Another 13 people died and 366 more tested positive for COVID-19, the illness caused by coronavirus, according to new data from the state Department of Health on Friday. They include 10 people who lived in congregant care settings, and the ages range from a person in their 50s to over 100.
Raimondo said Thursday that the state’s own models show that, with continued social-distancing and stay-at-home restrictions, the surge will occur around May 3 and require 2,250 hospital beds.
However, the worst case scenario shows the surge arriving sooner, on April 27, and nearly doubling the hospitalizations to 4,300 beds, she said.
The death toll would be 2,120 by October, with the current best-case scenario -- or 4,015 deaths, at the worst, she said.
Raimondo said the hospitals are ready and have worked collaboratively to handle a surge, if and when it comes. The state has approved hospital plans to increase capacity by more than 250 percent, she said.
Within a few weeks, there will be more than 1,200 new hospital beds ready at the field hospitals at the former Citizen Bank complex in Cranston and the Rhode Island Convention Center, Raimondo said.
So far, 3,300 health care workers have signed up to help with the surge, and Raimondo is asking for more to sign up at RIResponds.org.
The numbers that Raimondo and health officials are watching most are those who are hospitalized. As of noon Friday, there were 252 hospitalized, with 62 in the ICU and 43 on ventilators.
Most of the deaths so far have been residents of nursing homes, places where infection can quickly spread among a vulnerable and frail population.
Health officials tried early on to reduce the risk to nursing home patients, by prohibiting visitors and isolating residents as soon as they appeared to have symptoms, Alexander-Scott said. She said that Rhode Island now has a fast-lane to test health care workers at nursing homes through the new rapid testing site run by CVS at Twin River.
Another 960 health care workers have been licensed to assist at nursing homes, she said. The state moved nursing students into the work force quicker and accelerated training programs for nurse assistants, she said.

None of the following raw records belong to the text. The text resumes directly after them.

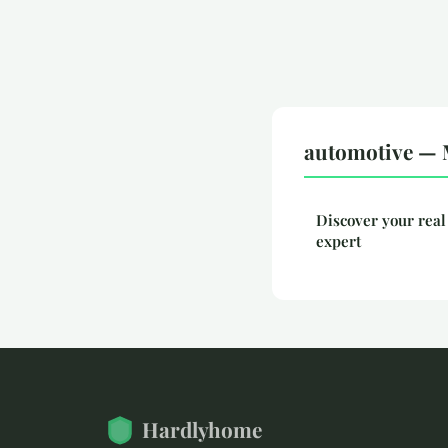
automotive — 
Discover your real
expert
Hardlyhome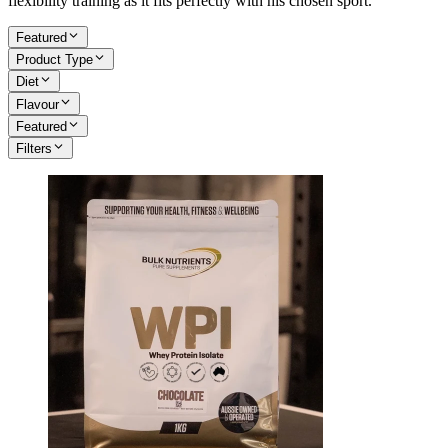
flexibility training as it fits perfectly with his chosen sport.
Featured
Product Type
Diet
Flavour
Featured
Filters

The state is looking to have strike teams to enhance the work, by speeding up help for nursing homes, with on-site testing at nursing homes with outbreaks and focus on infection-control measures, including PPE, she said. Staff and assistants will be tested every seven to 10 days for coronavirus, she said.
In the congregant care setting, they can use testing more strategically, and repeat the tests on a regular basis to continue assessing the risks, she said. The state wants to address shortages in staffing at nursing homes, Alexander-Scott.

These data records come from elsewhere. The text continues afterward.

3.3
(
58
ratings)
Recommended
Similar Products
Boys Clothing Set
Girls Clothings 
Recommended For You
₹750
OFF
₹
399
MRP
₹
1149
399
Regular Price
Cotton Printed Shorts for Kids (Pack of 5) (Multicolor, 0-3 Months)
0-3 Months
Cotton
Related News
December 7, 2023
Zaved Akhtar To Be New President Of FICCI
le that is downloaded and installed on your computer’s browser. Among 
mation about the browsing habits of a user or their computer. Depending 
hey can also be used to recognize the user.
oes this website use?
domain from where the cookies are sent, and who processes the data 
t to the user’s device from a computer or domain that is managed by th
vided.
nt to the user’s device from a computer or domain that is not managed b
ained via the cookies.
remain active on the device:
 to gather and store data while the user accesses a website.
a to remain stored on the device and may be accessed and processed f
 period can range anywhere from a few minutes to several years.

Rhode Island officials are still struggling to get enough personal protective equipment for health care workers. Raimondo said the state is seeking to have a 30-day supply on hand. “We’re not out of the woods yet," she said. “We’re competing with other states and the federal government.”
She said Rhode Island has now received 1.2 million surgical masks, 1.5 million gloves, 10,000 face shields and placed orders for more than 1 million N95 masks, more than 10 million surgical masks, 1 million N95s, along with gloves, gowns and face shields. It’s unclear when those orders will arrive.
Still, Raimondo sought to deliver a message of hope. This ordeal won’t last forever, she said. While life won’t return to normal for at least a year, until there is a vaccine, this will pass, she said.
“What gives me hope are the everyday expressions of kindness, bravery and strength that we see every day,” Raimondo said.
“We’re going to get through it," she added. "It won’t be without a great deal of suffering and hardship, but we will be resilient on the other side.”